Programming Note: There will be no classes next week for Thanksgiving Break. The following week, we’ll close out the semester with a week full of controversy. So no posts next week unless I am inspired to blog about music or food.
I love control theory, and some of my best friends are control theorists. So know I say this with love: the central concepts and contributions of control are encrypted. Whenever someone asks, “What’s a good book to learn control theory?” I heave a deep sigh. As the famous control adage goes, “There Are None.”
Why do most control courses quickly land in esoterica? Either a class starts with frequency domain concepts, which require the prerequisite knowledge of Fourier analysis, or it starts with state-space controllability or observability, which are both academic, second-order concerns. The core concept of control theory is feedback, its power, and its danger. Can we teach feedback without forcing people to learn Fourier transforms first?
Based on my experience, it’s not easy. We can give some simple demos of driving a car with one’s eyes open or closed, but this doesn’t help someone think about how to build a feedback system. Are there elementary formal things we can do as well? Can we explain the power of feedback control to computer science undergraduates who learn algorithms in discrete time spaces with finite time horizons?

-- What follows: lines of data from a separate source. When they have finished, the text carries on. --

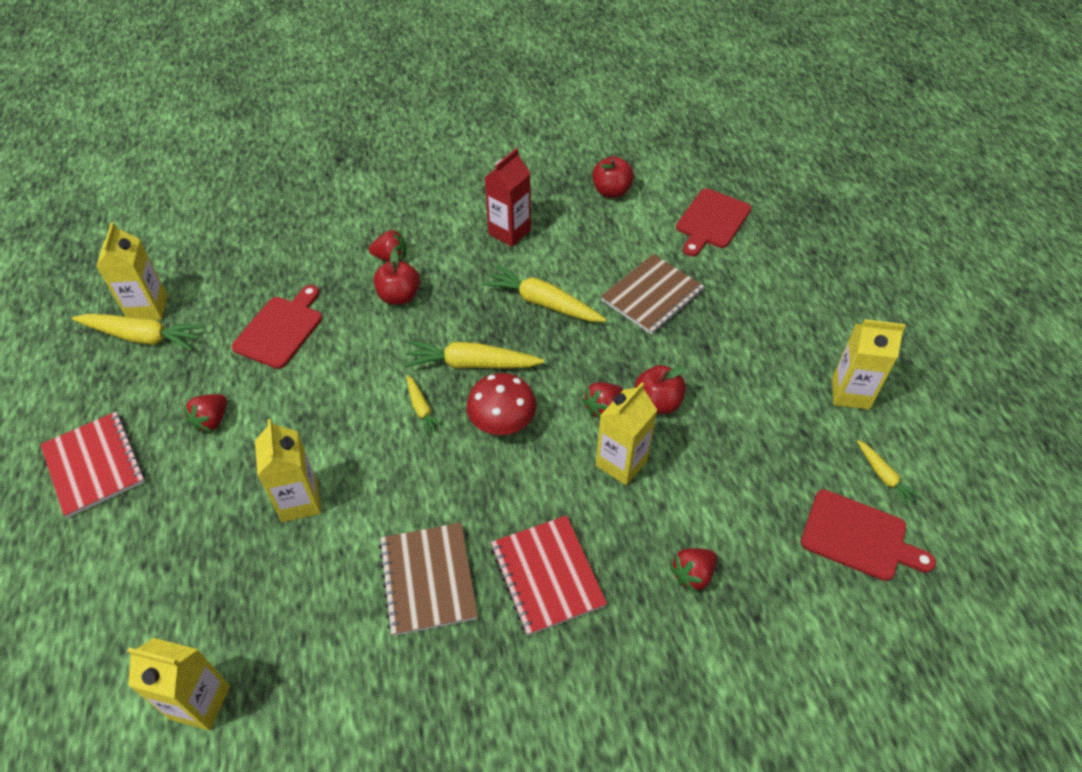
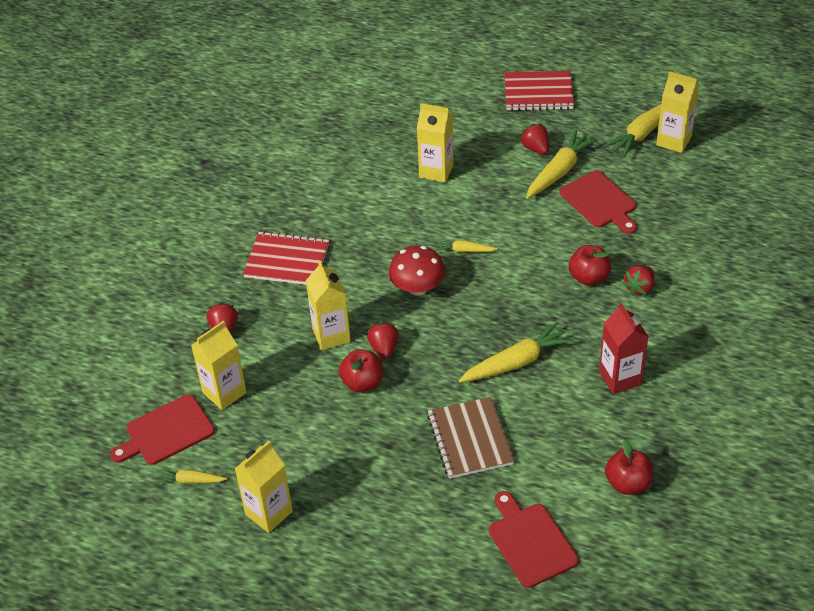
camera: 125 degrees right, 5 degrees down
yellow carton [127,638,230,730] -> yellow carton moved to [191,321,247,410]
brown notebook [379,523,478,636] -> none
yellow carrot [404,341,545,369] -> yellow carrot moved to [526,130,598,199]

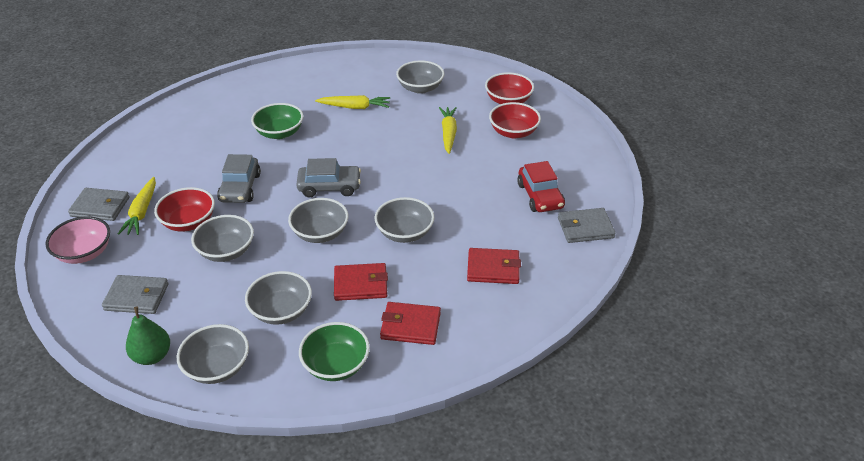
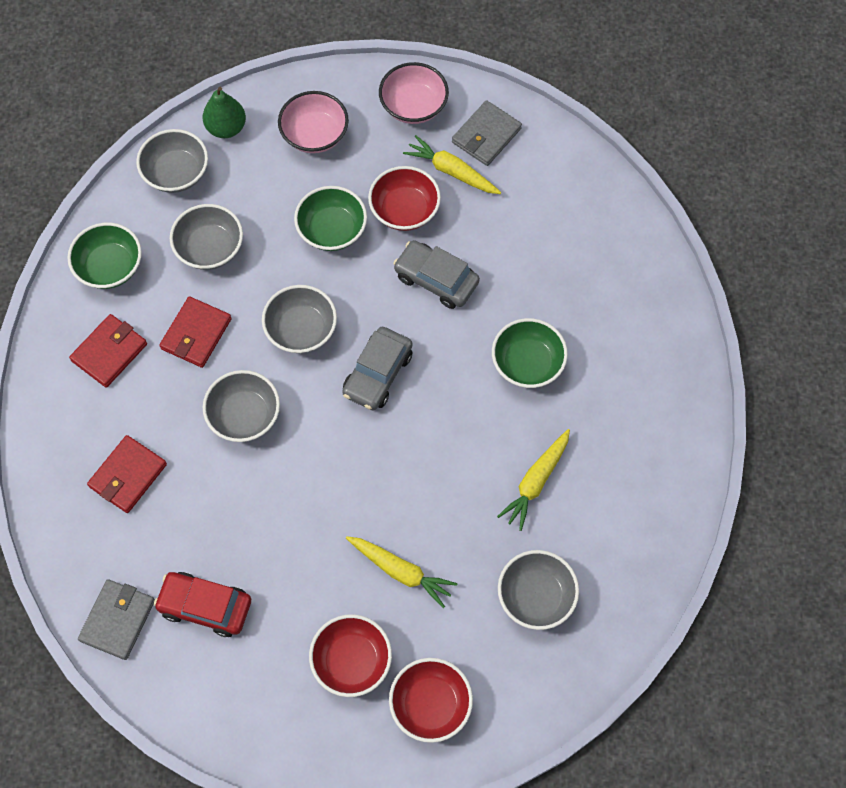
camera: 120 degrees right, 25 degrees up
grey wallet [102,275,169,314] -> pink bowl [278,91,349,153]
grey bowl [191,215,254,262] -> green bowl [294,186,367,251]

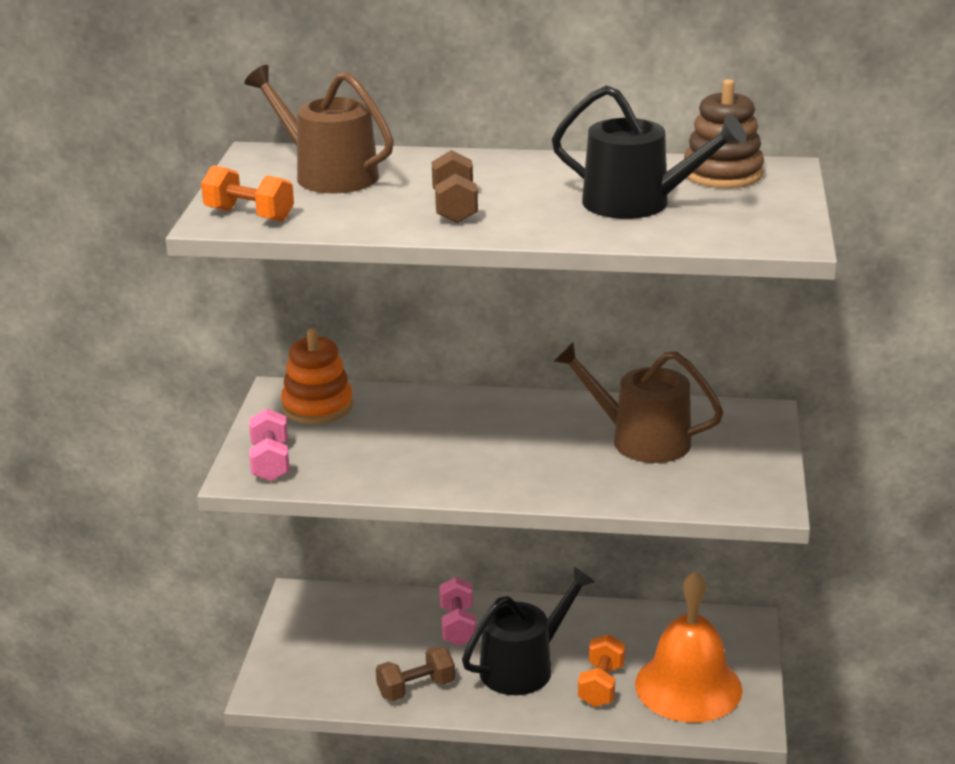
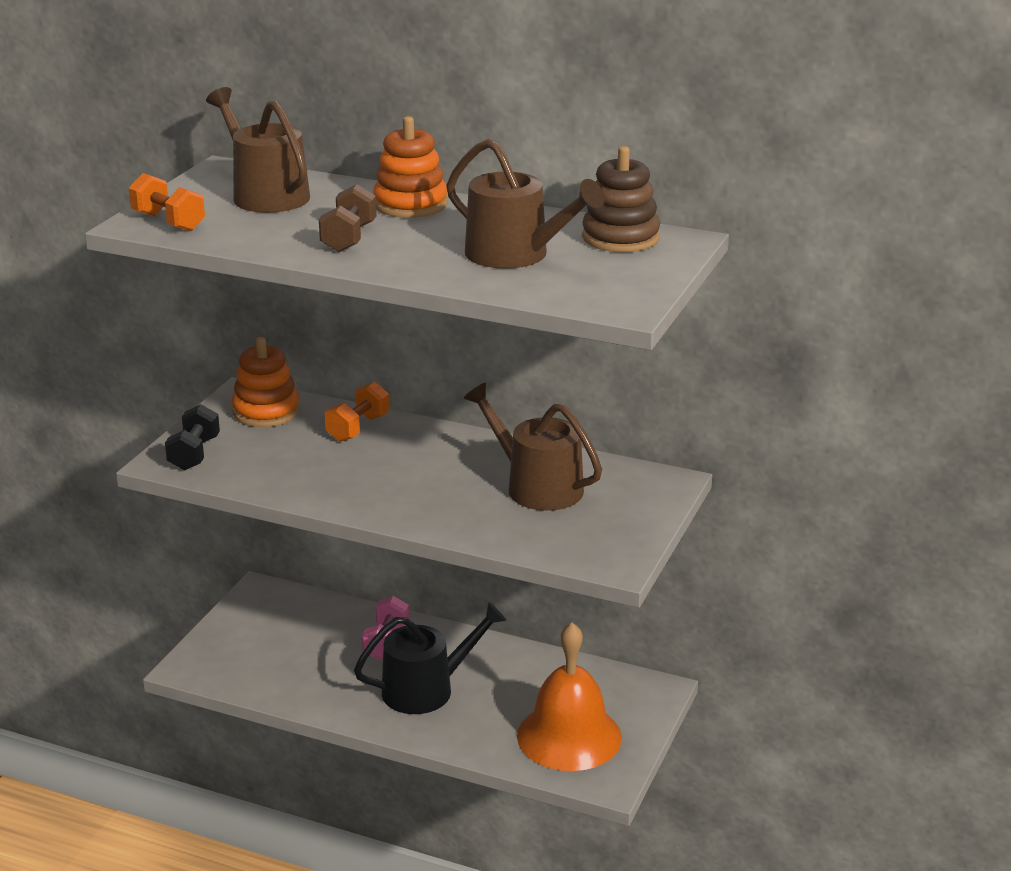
camera: 15 degrees right, 0 degrees up
pink dumbbell [249,408,289,482] -> black dumbbell [165,404,220,471]
brown dumbbell [376,646,455,701] -> none
black watering can [552,85,747,219] -> brown watering can [446,139,605,269]
orange dumbbell [578,634,625,707] -> orange dumbbell moved to [325,382,390,442]
none -> orange stacking toy [373,116,448,218]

Let me attempt a concise example of what I have in mind. I cooked this one up with help from Francesco Borrelli. I really like cereal and want to make sure I have some available in the morning at all times. My cupboard can only hold two boxes at once. If I have no boxes, I panic and have a terrible morning. But if I have three boxes, I can only keep the box on the counter where my cat rips it to shreds to spite me. Based on my cereal consumption this week, how can I determine whether I should buy cereal at the grocery store? Clearly, the first thing any sensible person would do would be to pose this as a policy optimization problem.
Abstractly, this is an inventory control problem. Let x be the amount of product in the inventory, w the amount of product consumed during, and u the amount of product purchased. We’ll assume u and w are both binary-valued. We can summarize the dynamics with the model
Define the cost function, c(x), to equal 0 if x is equal to 1 or 2, and equal infinity otherwise.
This cost is probably too extreme to make the problem realistic, but it simplifies the rest of the exposition.
Putting everything together, we have a two-stage policy optimization problem
How do we solve it? I want to compare two possibilities. A closed-loop strategy uses the current value of x to choose the next action. An open-loop strategy picks a sequence of two actions in advance and proceeds without looking at x.
The obvious closed-loop strategy here is to purchase cereal whenever there is room to store it. In math, set u to be 1 if x equals 1 and u to 0 if x is 2. In this case, x is bumped up to 2, and a disturbance in the next round can at worst push x back down to 1. A simple common sense plan gets 0 cost when you are allowed to use feedback.
But there are no good open-loop strategies. If you decide in advance on your u, some sequence of w’s always results in infinite cost. If the plan is to buy nothing over two steps (u=(0,0)), then w being 1 at both steps results in infinite cost. If the plan ever does make a purchase (u=(0,1), (1,0), or (1,1)), then the w being 0 at both steps results in infinite cost. As long as it’s possible but not certain that w=(1,1), there is no open loop strategy with finite expected value.
A closed-loop policy lets you compensate for the unknown values of w by dealing with them as you go. Moreover, the closed-loop policy didn’t need to know the distribution of the w. Feedback worked for any possible distribution of the w. Without even trying, we found a distributionally robust policy.
Another nice property of this example is it works for Markov Decision Processes too. I could have done everything with tables of conditional probabilities if you prefer that sort of notation.
In any event, I’m sure there are more compelling examples of the power of feedback. If you have a favorite, please share it in the comments. I want to compile these examples into a short tutorial. And maybe that could turn into a class. And with some momentum, this could spiral into the nonexistent book on controls everyone is looking for. Feedback can be powerful, after all.
but Fourier transform is too cool to not learn
I didn’t use it as a student, but Feedback Systems from Murray and Åstrôm tries to be pretty accessible. If you’re going to forego Fourier analysis, I think you need to have at least taken differential equations, and maybe part of the problem is that CS majors in many places tend not to require that…? Thus to cultural home of control being EE/ME…? In my experience, super smart CS folks are surprisingly often allergic to continuous time.